*** Opening DATA EXCERPTS ***
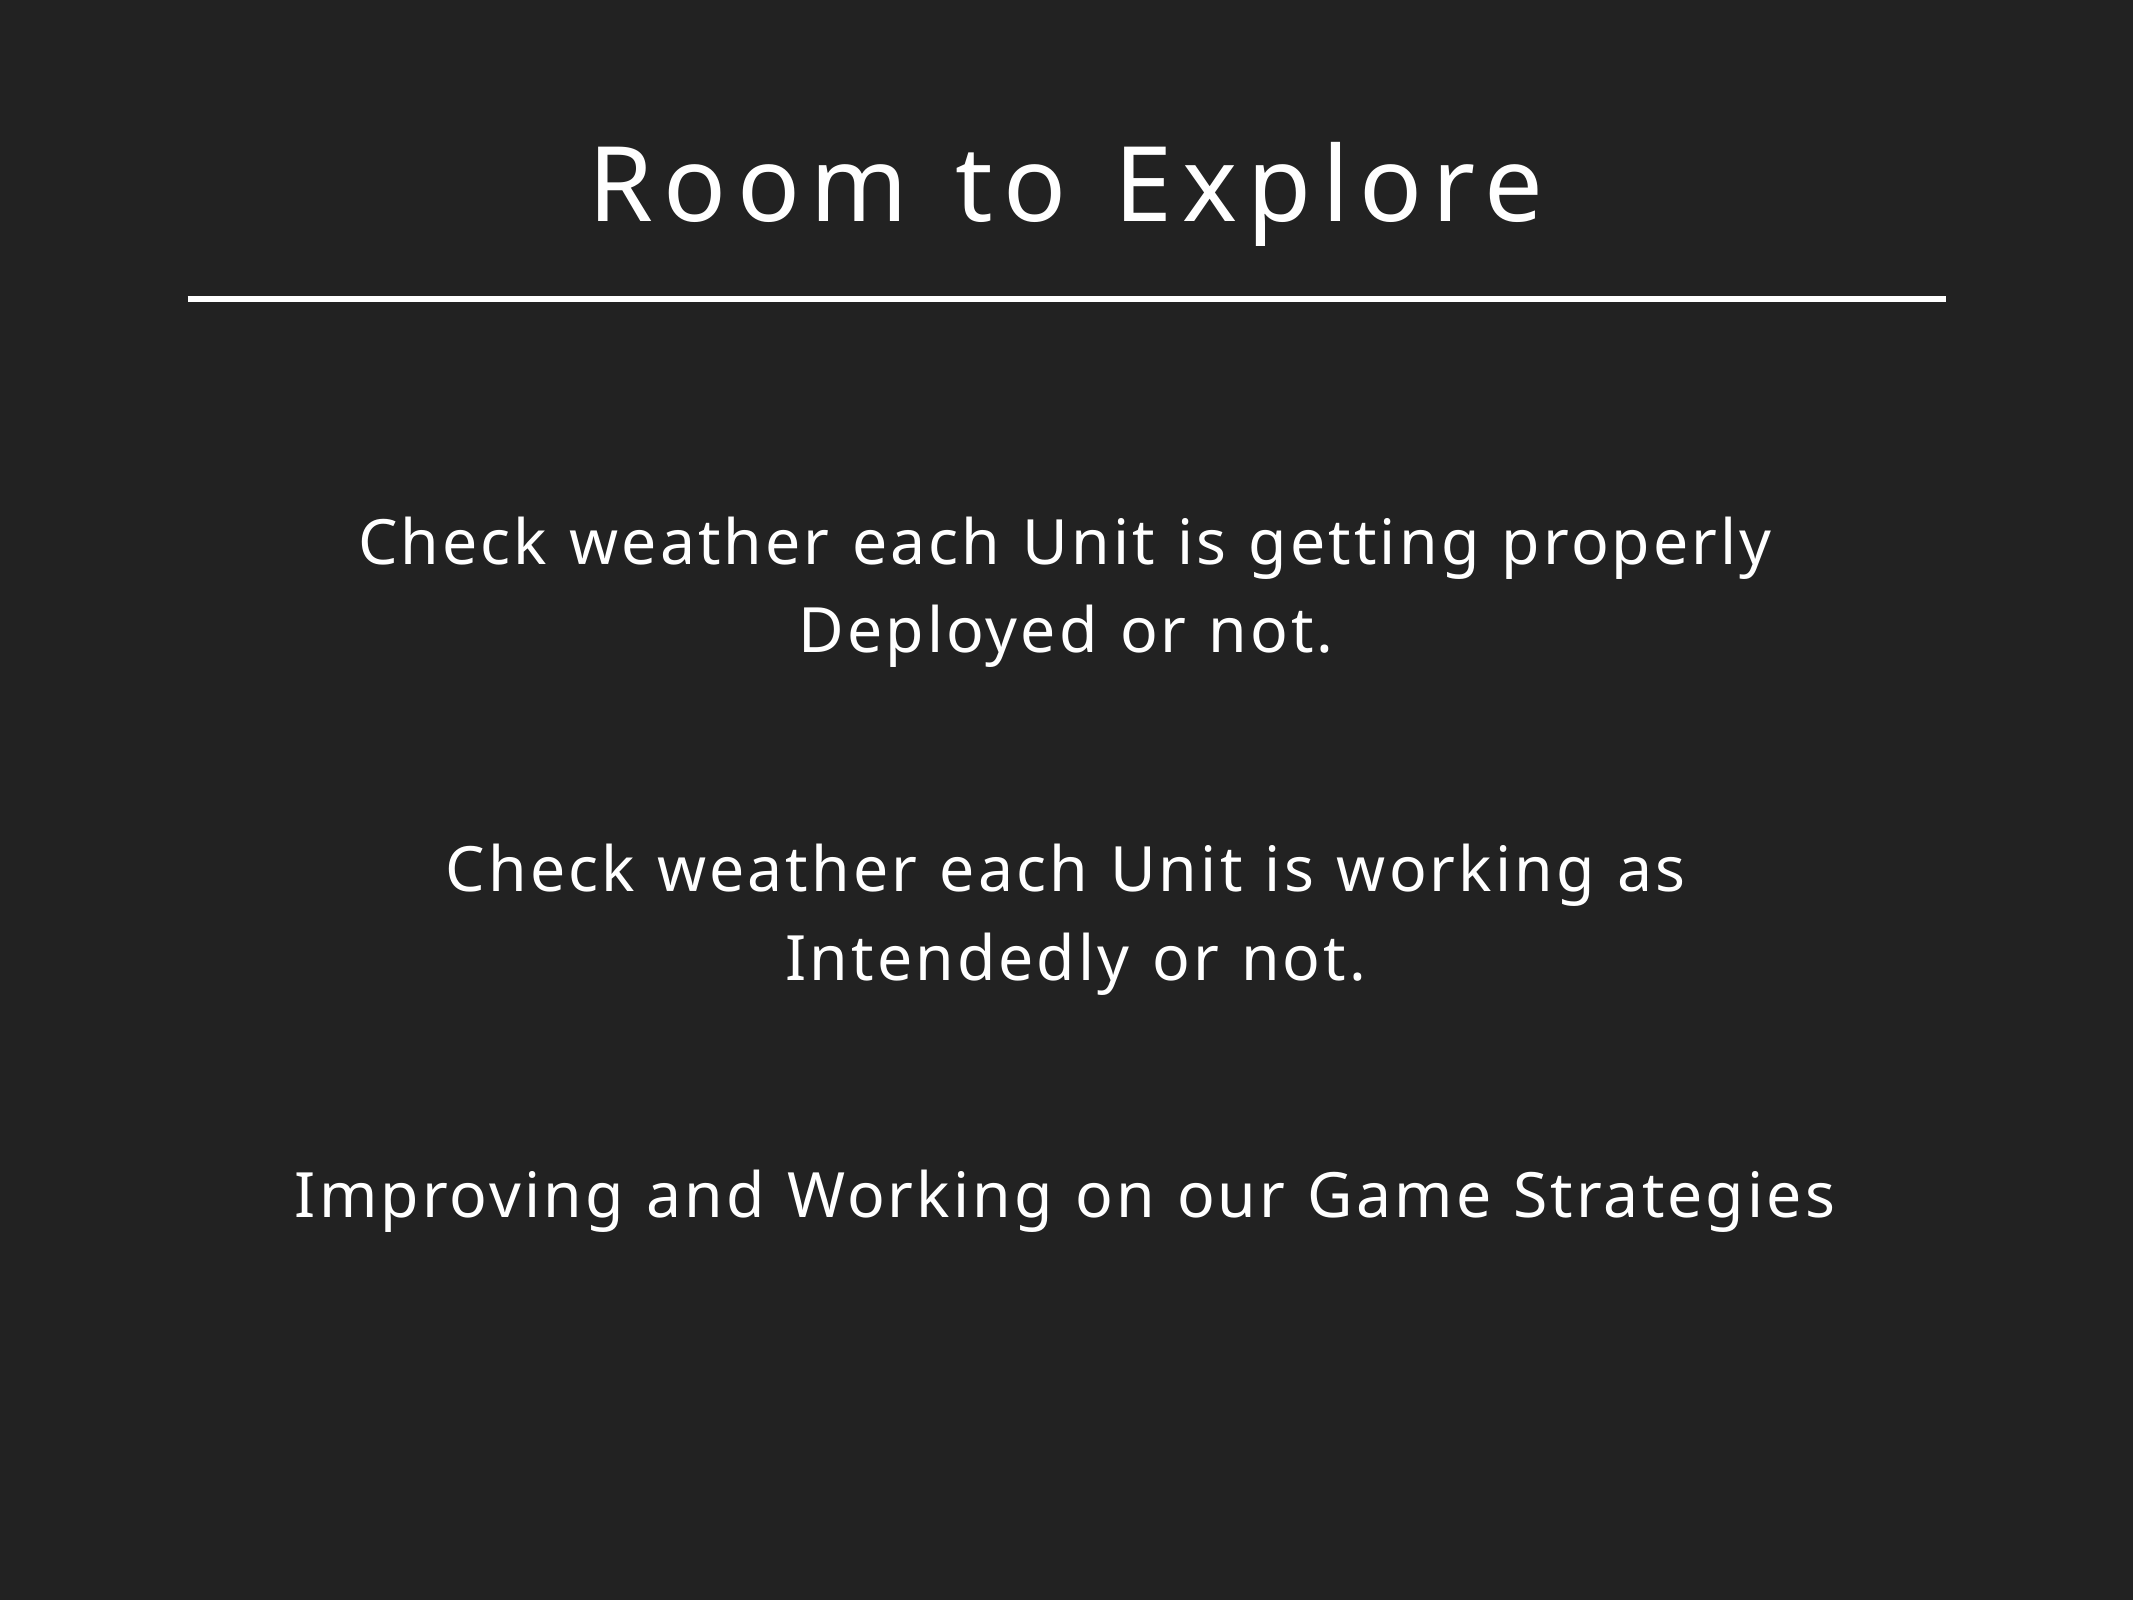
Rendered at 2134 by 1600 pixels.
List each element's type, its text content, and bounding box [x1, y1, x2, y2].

text_box Check weather each Unit is getting properly Deployed or not. [349, 531, 1784, 667]
text_box Check weather each Unit is working as Intendedly or not. [437, 859, 1697, 995]
text_box Room to Explore [580, 109, 1553, 251]
text_box Improving and Working on our Game Strategies [286, 1184, 1847, 1232]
*** Closing DATA EXCERPTS ***
Without the pictures, print the records in full, exactly as they appear.

● SOLUTION TO THIS PROBLEM:
Rendered at 2134 by 1600 pixels.
List each element's type, its text content, and bounding box [x1, y1, x2, y2].

text_box Check weather each Unit is getting properly Deployed or not. [349, 531, 1784, 667]
text_box Check weather each Unit is working as Intendedly or not. [437, 859, 1697, 995]
text_box Room to Explore [580, 109, 1553, 251]
text_box Improving and Working on our Game Strategies [286, 1184, 1847, 1232]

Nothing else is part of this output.